ASSIGNED TASK: Write every entry out again exactly, please, and skip the pictures.

┌─ GIVEN INFORMATION

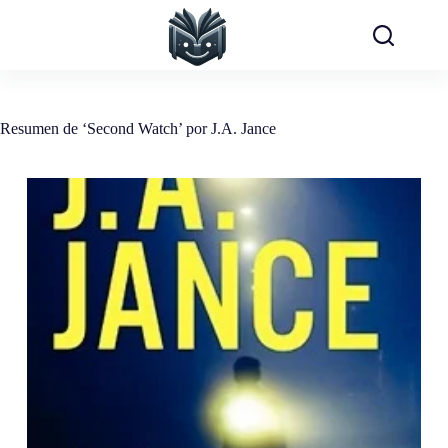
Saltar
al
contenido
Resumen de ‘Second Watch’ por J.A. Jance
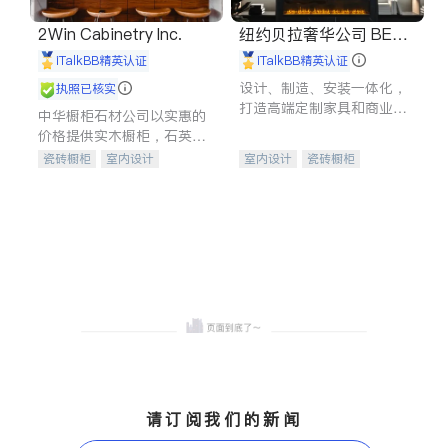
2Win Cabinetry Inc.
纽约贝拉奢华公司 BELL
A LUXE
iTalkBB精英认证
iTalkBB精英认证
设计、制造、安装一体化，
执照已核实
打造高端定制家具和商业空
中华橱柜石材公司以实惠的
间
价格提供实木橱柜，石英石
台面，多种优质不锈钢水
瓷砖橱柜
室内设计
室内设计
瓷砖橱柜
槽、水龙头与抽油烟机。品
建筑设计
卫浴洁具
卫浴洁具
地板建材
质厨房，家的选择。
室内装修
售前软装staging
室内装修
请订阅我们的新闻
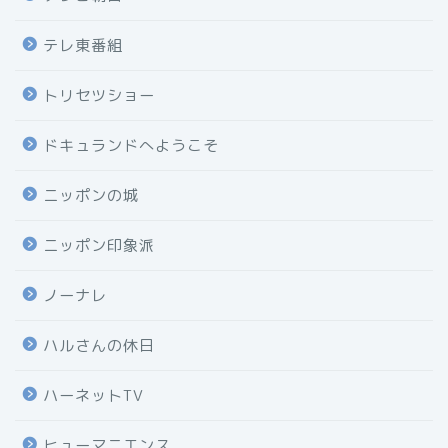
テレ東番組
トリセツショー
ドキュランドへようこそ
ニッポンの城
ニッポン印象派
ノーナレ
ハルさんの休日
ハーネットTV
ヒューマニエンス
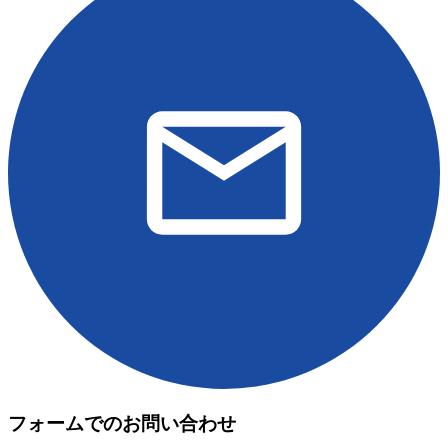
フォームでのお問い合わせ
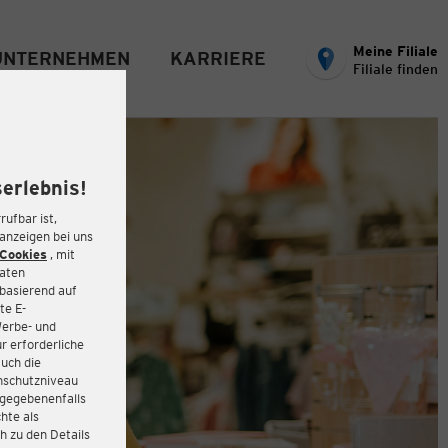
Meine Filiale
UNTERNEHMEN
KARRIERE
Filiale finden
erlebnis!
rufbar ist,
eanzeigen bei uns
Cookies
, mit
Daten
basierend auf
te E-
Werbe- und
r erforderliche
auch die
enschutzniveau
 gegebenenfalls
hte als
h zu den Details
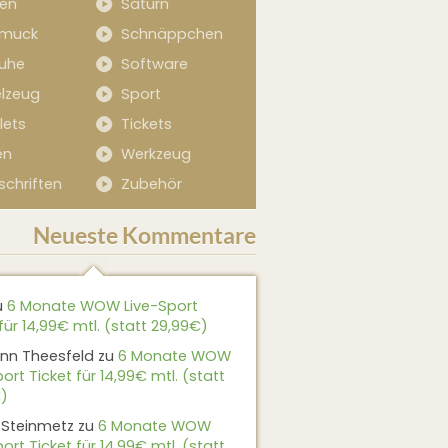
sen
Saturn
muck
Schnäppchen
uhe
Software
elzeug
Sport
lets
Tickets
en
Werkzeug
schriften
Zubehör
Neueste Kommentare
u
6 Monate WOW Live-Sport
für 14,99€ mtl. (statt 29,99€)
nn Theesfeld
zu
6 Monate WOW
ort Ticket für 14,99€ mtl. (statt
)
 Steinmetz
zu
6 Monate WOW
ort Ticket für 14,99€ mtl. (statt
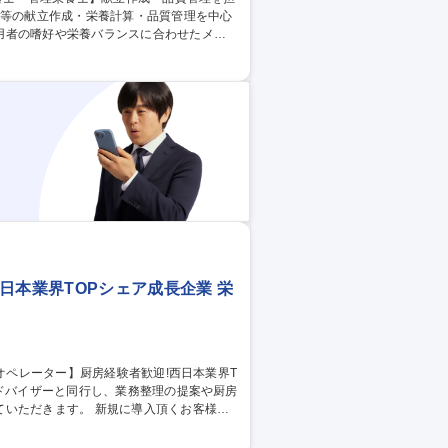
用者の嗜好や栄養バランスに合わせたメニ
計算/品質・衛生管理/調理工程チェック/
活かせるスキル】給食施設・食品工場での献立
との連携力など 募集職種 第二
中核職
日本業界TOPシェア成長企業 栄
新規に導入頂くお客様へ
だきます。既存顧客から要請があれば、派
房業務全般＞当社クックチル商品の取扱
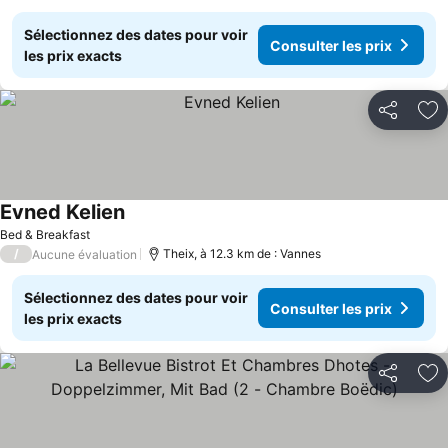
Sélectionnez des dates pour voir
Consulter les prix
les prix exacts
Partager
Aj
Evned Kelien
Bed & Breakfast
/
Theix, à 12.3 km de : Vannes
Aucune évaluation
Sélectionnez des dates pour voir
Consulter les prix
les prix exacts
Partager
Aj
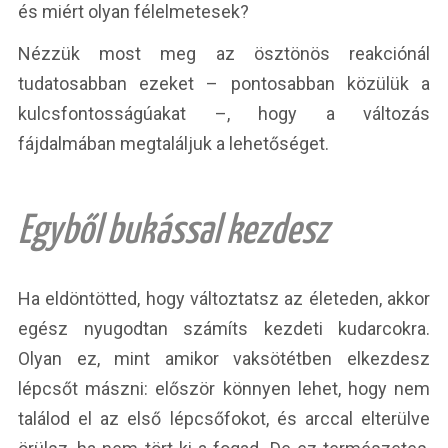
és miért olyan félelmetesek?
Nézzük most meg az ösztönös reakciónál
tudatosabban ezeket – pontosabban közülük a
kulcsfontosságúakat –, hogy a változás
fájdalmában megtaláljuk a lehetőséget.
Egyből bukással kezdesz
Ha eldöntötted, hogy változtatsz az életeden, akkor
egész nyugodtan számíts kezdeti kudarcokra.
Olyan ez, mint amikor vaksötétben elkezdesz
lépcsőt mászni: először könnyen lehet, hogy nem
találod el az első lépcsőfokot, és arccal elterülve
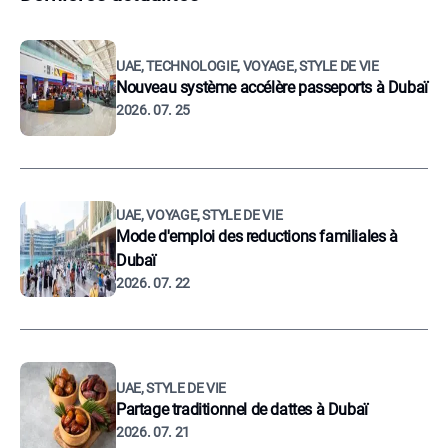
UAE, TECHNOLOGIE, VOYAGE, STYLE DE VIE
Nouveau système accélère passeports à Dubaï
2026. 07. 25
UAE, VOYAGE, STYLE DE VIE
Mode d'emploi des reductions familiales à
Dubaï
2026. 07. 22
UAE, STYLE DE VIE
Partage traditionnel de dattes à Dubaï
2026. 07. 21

└─

REPLY TO THE TASK:
Saltar
al
contenido
Resumen de ‘Second Watch’ por J.A. Jance
2Win Cabinetry Inc.
纽约贝拉奢华公司 BELL
A LUXE
iTalkBB精英认证
iTalkBB精英认证
设计、制造、安装一体化，
执照已核实
打造高端定制家具和商业空
中华橱柜石材公司以实惠的
间
价格提供实木橱柜，石英石
台面，多种优质不锈钢水
瓷砖橱柜
室内设计
室内设计
瓷砖橱柜
槽、水龙头与抽油烟机。品
建筑设计
卫浴洁具
卫浴洁具
地板建材
质厨房，家的选择。
室内装修
售前软装staging
室内装修
请订阅我们的新闻
テレ東番組
トリセツショー
ドキュランドへようこそ
ニッポンの城
ニッポン印象派
ノーナレ
ハルさんの休日
ハーネットTV
ヒューマニエンス
フォームでのお問い合わせ
Meine Filiale
UNTERNEHMEN
KARRIERE
Filiale finden
erlebnis!
rufbar ist,
eanzeigen bei uns
Cookies
, mit
Daten
basierend auf
te E-
Werbe- und
r erforderliche
auch die
enschutzniveau
 gegebenenfalls
hte als
h zu den Details
sen
Saturn
muck
Schnäppchen
uhe
Software
elzeug
Sport
lets
Tickets
en
Werkzeug
schriften
Zubehör
Neueste Kommentare
u
6 Monate WOW Live-Sport
für 14,99€ mtl. (statt 29,99€)
nn Theesfeld
zu
6 Monate WOW
ort Ticket für 14,99€ mtl. (statt
)
 Steinmetz
zu
6 Monate WOW
ort Ticket für 14,99€ mtl. (statt
用者の嗜好や栄養バランスに合わせたメニ
計算/品質・衛生管理/調理工程チェック/
活かせるスキル】給食施設・食品工場での献立
との連携力など 募集職種 第二
中核職
日本業界TOPシェア成長企業 栄
新規に導入頂くお客様へ
だきます。既存顧客から要請があれば、派
房業務全般＞当社クックチル商品の取扱
Sélectionnez des dates pour voir
Consulter les prix
les prix exacts
Partager
Aj
Evned Kelien
Bed & Breakfast
/
Theix, à 12.3 km de : Vannes
Aucune évaluation
Sélectionnez des dates pour voir
Consulter les prix
les prix exacts
Partager
Aj
és miért olyan félelmetesek?
Nézzük most meg az ösztönös reakciónál
tudatosabban ezeket – pontosabban közülük a
kulcsfontosságúakat –, hogy a változás
fájdalmában megtaláljuk a lehetőséget.
Egyből bukással kezdesz
Ha eldöntötted, hogy változtatsz az életeden, akkor
egész nyugodtan számíts kezdeti kudarcokra.
Olyan ez, mint amikor vaksötétben elkezdesz
lépcsőt mászni: először könnyen lehet, hogy nem
találod el az első lépcsőfokot, és arccal elterülve
UAE, TECHNOLOGIE, VOYAGE, STYLE DE VIE
Nouveau système accélère passeports à Dubaï
2026. 07. 25
UAE, VOYAGE, STYLE DE VIE
Mode d'emploi des reductions familiales à
Dubaï
2026. 07. 22
UAE, STYLE DE VIE
Partage traditionnel de dattes à Dubaï
2026. 07. 21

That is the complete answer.